[Saved data entries]

+++++

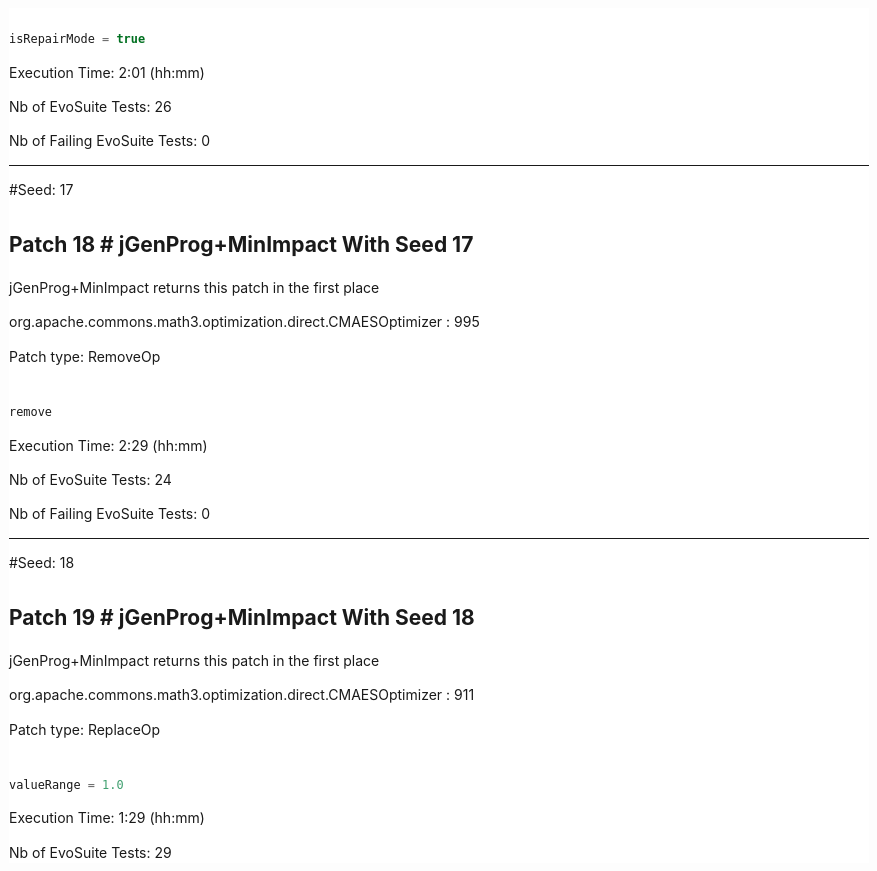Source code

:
 ```Java

isRepairMode = true

```


Execution Time: 2:01 (hh:mm) 

Nb of EvoSuite Tests: 26

Nb of Failing EvoSuite Tests: 0


--- 
#Seed: 17

## Patch 18 #  jGenProg+MinImpact With Seed 17

jGenProg+MinImpact returns this patch in the first place

org.apache.commons.math3.optimization.direct.CMAESOptimizer : 995

Patch type: RemoveOp

```Java

remove

```


Execution Time: 2:29 (hh:mm) 

Nb of EvoSuite Tests: 24

Nb of Failing EvoSuite Tests: 0


--- 
#Seed: 18

## Patch 19 #  jGenProg+MinImpact With Seed 18

jGenProg+MinImpact returns this patch in the first place

org.apache.commons.math3.optimization.direct.CMAESOptimizer : 911

Patch type: ReplaceOp

```Java

valueRange = 1.0

```


Execution Time: 1:29 (hh:mm) 

Nb of EvoSuite Tests: 29
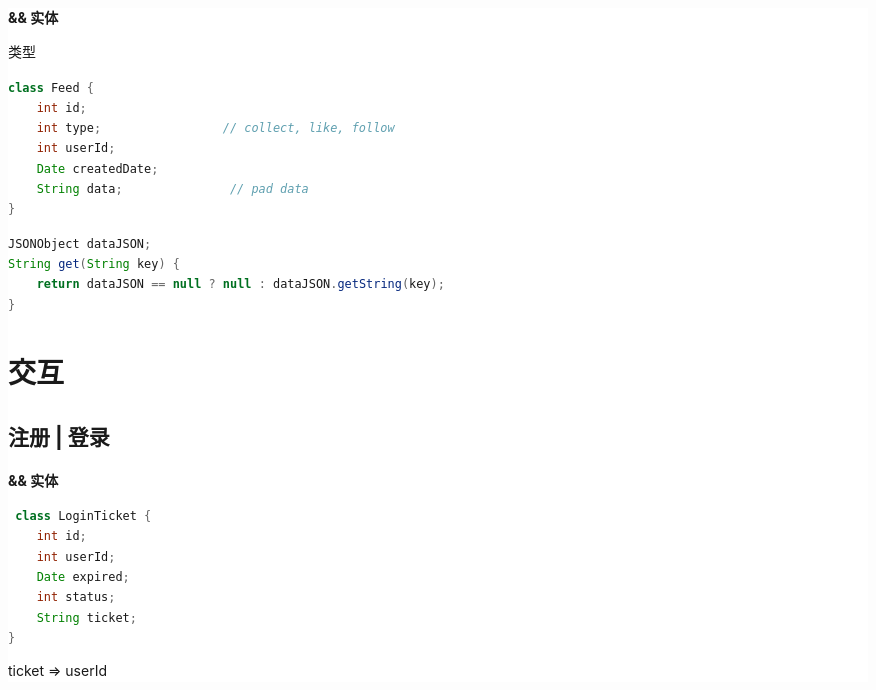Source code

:







**&& 实体**

类型

```java
class Feed {
    int id;
    int type;                 // collect, like, follow
    int userId;
    Date createdDate;
    String data;               // pad data
}
```



```java
JSONObject dataJSON;
String get(String key) {
    return dataJSON == null ? null : dataJSON.getString(key);
}
```













# 交互

## 注册 | 登录



**&& 实体**

```java
 class LoginTicket {
    int id;
    int userId;
    Date expired;
    int status;
    String ticket;
}
```



ticket ⇒ userId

+++++

Work item -> For this exercise, transcribe the data above line by line, exactly, with pictures omitted.

Written answer ->
Source code

:
 ```Java

isRepairMode = true

```


Execution Time: 2:01 (hh:mm) 

Nb of EvoSuite Tests: 26

Nb of Failing EvoSuite Tests: 0


--- 
#Seed: 17

## Patch 18 #  jGenProg+MinImpact With Seed 17

jGenProg+MinImpact returns this patch in the first place

org.apache.commons.math3.optimization.direct.CMAESOptimizer : 995

Patch type: RemoveOp

```Java

remove

```


Execution Time: 2:29 (hh:mm) 

Nb of EvoSuite Tests: 24

Nb of Failing EvoSuite Tests: 0


--- 
#Seed: 18

## Patch 19 #  jGenProg+MinImpact With Seed 18

jGenProg+MinImpact returns this patch in the first place

org.apache.commons.math3.optimization.direct.CMAESOptimizer : 911

Patch type: ReplaceOp

```Java

valueRange = 1.0

```


Execution Time: 1:29 (hh:mm) 

Nb of EvoSuite Tests: 29
Source code

:







**&& 实体**

类型

```java
class Feed {
    int id;
    int type;                 // collect, like, follow
    int userId;
    Date createdDate;
    String data;               // pad data
}
```



```java
JSONObject dataJSON;
String get(String key) {
    return dataJSON == null ? null : dataJSON.getString(key);
}
```













# 交互

## 注册 | 登录



**&& 实体**

```java
 class LoginTicket {
    int id;
    int userId;
    Date expired;
    int status;
    String ticket;
}
```



ticket ⇒ userId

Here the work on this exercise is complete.